### SOURCE PASSAGE
----
BugLink: https://bugs.launchpad.net/bugs/1827884

The page fault handler (__do_page_fault())  basically has two sections:
one for handling faults in the kernel portion of the address space
and another for faults in the user portion of the address space.

But, these two parts don't stick out that well.  Let's make that more
clear from code separation and naming.  Pull kernel fault
handling into its own helper, and reflect that naming by renaming
spurious_fault() -> spurious_kernel_fault().

Also, rewrite the vmalloc() handling comment a bit.  It was a bit
stale and also glossed over the reserved bit handling.

Cc: [hidden email]
Cc: Jann Horn <[hidden email]>
Cc: Sean Christopherson <[hidden email]>
Cc: Thomas Gleixner <[hidden email]>
Cc: Andy Lutomirski <[hidden email]>
Signed-off-by: Dave Hansen <[hidden email]>
Signed-off-by: Peter Zijlstra (Intel) <[hidden email]>
Link: http://lkml.kernel.org/r/20180928160222.401F4E10@...
(cherry picked from commit 8fed62000039058adfd8b663344e2f448aed1e7a)
Signed-off-by: Andrea Righi <[hidden email]>
---
 arch/x86/mm/fault.c | 101 +++++++++++++++++++++++++++-----------------
 1 file changed, 62 insertions(+), 39 deletions(-)

diff --git a/arch/x86/mm/fault.c b/arch/x86/mm/fault.c
index 91f8377e45cc..50ffd7a09cf5 100644
--- a/arch/x86/mm/fault.c
+++ b/arch/x86/mm/fault.c
@@ -1057,7 +1057,7 @@ mm_fault_error(struct pt_regs *regs, unsigned long error_code,
  }
 }
 
-static int spurious_fault_check(unsigned long error_code, pte_t *pte)
+static int spurious_kernel_fault_check(unsigned long error_code, pte_t *pte)
 {
  if ((error_code & X86_PF_WRITE) && !pte_write(*pte))
  return 0;
@@ -1096,7 +1096,7 @@ static int spurious_fault_check(unsigned long error_code, pte_t *pte)
  * (Optional Invalidation).
  */
 static noinline int
-spurious_fault(unsigned long error_code, unsigned long address)
+spurious_kernel_fault(unsigned long error_code, unsigned long address)
 {
  pgd_t *pgd;
  p4d_t *p4d;
@@ -1127,27 +1127,27 @@ spurious_fault(unsigned long error_code, unsigned long address)
  return 0;
 
  if (p4d_large(*p4d))
----
### DATA FOR ANALYSIS
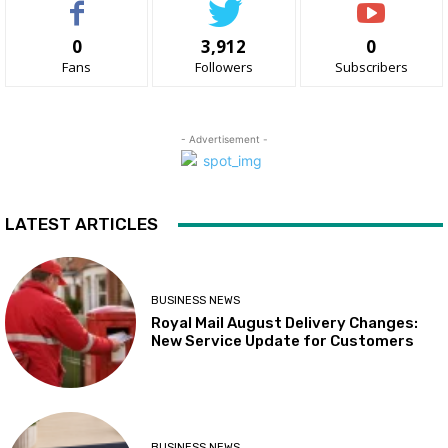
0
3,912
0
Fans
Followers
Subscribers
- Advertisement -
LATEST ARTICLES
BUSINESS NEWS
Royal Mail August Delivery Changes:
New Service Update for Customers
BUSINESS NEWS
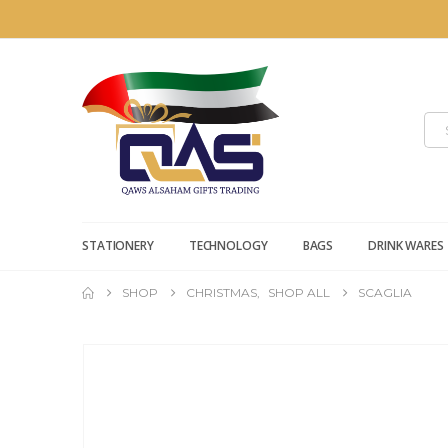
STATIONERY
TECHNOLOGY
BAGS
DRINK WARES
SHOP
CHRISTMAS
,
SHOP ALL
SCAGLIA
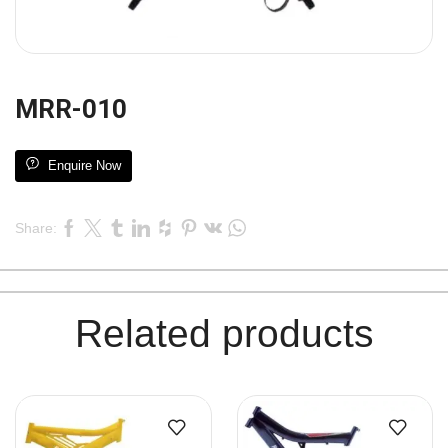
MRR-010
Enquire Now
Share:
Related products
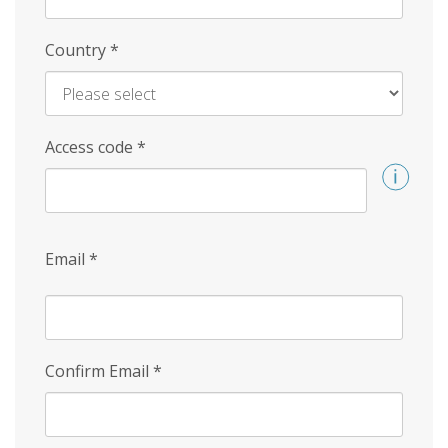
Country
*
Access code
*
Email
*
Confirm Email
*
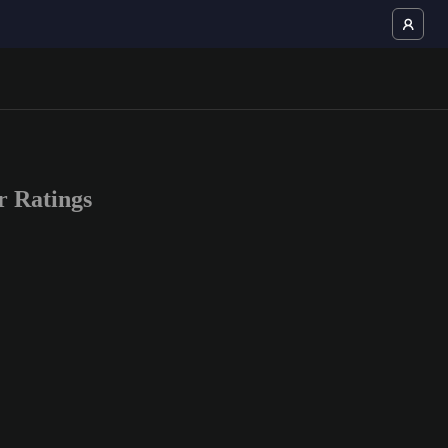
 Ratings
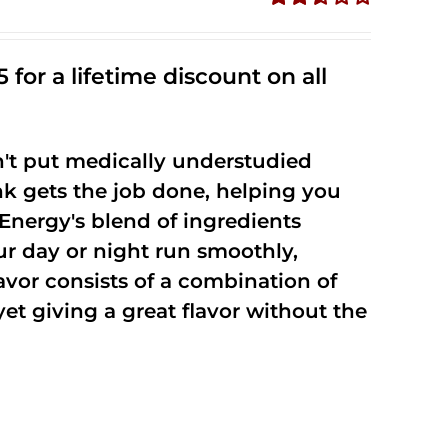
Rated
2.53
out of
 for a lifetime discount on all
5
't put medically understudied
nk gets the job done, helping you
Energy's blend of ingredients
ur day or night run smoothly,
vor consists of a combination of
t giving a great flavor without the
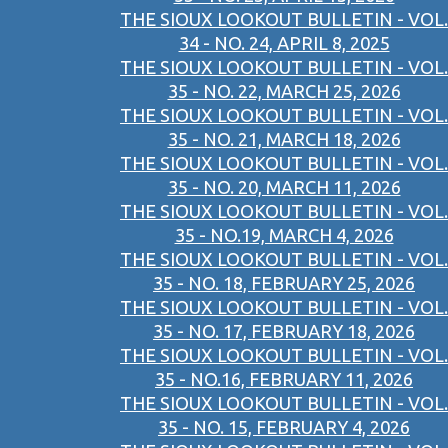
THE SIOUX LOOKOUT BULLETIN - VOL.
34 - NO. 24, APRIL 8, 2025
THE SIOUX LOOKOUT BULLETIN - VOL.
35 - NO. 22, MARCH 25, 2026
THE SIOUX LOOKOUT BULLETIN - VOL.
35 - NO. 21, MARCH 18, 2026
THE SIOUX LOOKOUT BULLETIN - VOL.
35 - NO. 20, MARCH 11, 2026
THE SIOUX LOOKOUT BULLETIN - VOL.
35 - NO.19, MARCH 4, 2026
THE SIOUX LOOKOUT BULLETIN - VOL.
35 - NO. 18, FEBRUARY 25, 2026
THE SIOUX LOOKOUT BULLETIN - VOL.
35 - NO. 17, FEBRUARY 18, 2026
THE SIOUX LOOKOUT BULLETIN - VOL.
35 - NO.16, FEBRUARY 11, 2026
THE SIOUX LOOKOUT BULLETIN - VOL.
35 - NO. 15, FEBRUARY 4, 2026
----
### TASKS TO COMPLETE
• A. Transcribe the records, excluding the pictures, from their first line through the line that contains "t giving a great flavor without the", inclusive.
• B. Continue the x86 page fault handler patch from where it stops.

### RESULTS FOR THE EXERCISE
• A.
0
3,912
0
Fans
Followers
Subscribers
- Advertisement -
LATEST ARTICLES
BUSINESS NEWS
Royal Mail August Delivery Changes:
New Service Update for Customers
BUSINESS NEWS
STATIONERY
TECHNOLOGY
BAGS
DRINK WARES
SHOP
CHRISTMAS
,
SHOP ALL
SCAGLIA
MRR-010
Enquire Now
Share:
Related products
Country
*
Access code
*
Email
*
Confirm Email
*
 Ratings
Rated
2.53
out of
 for a lifetime discount on all
5
't put medically understudied
nk gets the job done, helping you
Energy's blend of ingredients
ur day or night run smoothly,
vor consists of a combination of
t giving a great flavor without the

• B.
- return spurious_fault_check(error_code, (pte_t *) p4d);
+ return spurious_kernel_fault_check(error_code, (pte_t *) p4d);
 
  pud = pud_offset(p4d, address);
  if (!pud_present(*pud))
  return 0;
 
  if (pud_large(*pud))
- return spurious_fault_check(error_code, (pte_t *) pud);
+ return spurious_kernel_fault_check(error_code, (pte_t *) pud);
 
  pmd = pmd_offset(pud, address);
  if (!pmd_present(*pmd))
  return 0;
 
  if (pmd_large(*pmd))
- return spurious_fault_check(error_code, (pte_t *) pmd);
+ return spurious_kernel_fault_check(error_code, (pte_t *) pmd);
 
  pte = pte_offset_kernel(pmd, address);
  if (!pte_present(*pte))
  return 0;
 
- ret = spurious_fault_check(error_code, pte);
+ ret = spurious_kernel_fault_check(error_code, pte);
  if (!ret)
  return 0;
 
@@ -1155,12 +1155,12 @@ spurious_fault(unsigned long error_code, unsigned long address)
  * Make sure we have permissions in PMD.
  * If not, then there's a bug in the page tables:
  */
- ret = spurious_fault_check(error_code, (pte_t *) pmd);
+ ret = spurious_kernel_fault_check(error_code, (pte_t *) pmd);
  WARN_ONCE(!ret, "PMD has incorrect permission bits\n");
 
  return ret;
 }
-NOKPROBE_SYMBOL(spurious_fault);
+NOKPROBE_SYMBOL(spurious_kernel_fault);
 
 int show_unhandled_signals = 1;
 
@@ -1227,6 +1227,58 @@ static inline bool smap_violation(int error_code, struct pt_regs *regs)
  return true;
 }
 
+/*
+ * Called for all faults where 'address' is part of the kernel address
+ * space.  Might get called for faults that originate from *code* that
+ * ran in userspace or the kernel.
+ */
+static void
+do_kern_addr_fault(struct pt_regs *regs, unsigned long hw_error_code,
+   unsigned long address)
+{
+ /*
+ * We can fault-in kernel-space virtual memory on-demand. The
+ * 'reference' page table is init_mm.pgd.
+ *
+ * NOTE! We MUST NOT take any locks for this case. We may
+ * be in an interrupt or a critical region, and should
+ * only copy the information from the master page table,
+ * nothing more.
+ *
+ * Before doing this on-demand faulting, ensure that the
+ * fault is not any of the following:
+ * 1. A fault on a PTE with a reserved bit set.
+ * 2. A fault caused by a user-mode access.  (Do not demand-
+ *    fault kernel memory due to user-mode accesses).
+ * 3. A fault caused by a page-level protection violation.
+ *    (A demand fault would be on a non-present page which
+ *     would have X86_PF_PROT==0).
+ */
+ if (!(hw_error_code & (X86_PF_RSVD | X86_PF_USER | X86_PF_PROT))) {
+ if (vmalloc_fault(address) >= 0)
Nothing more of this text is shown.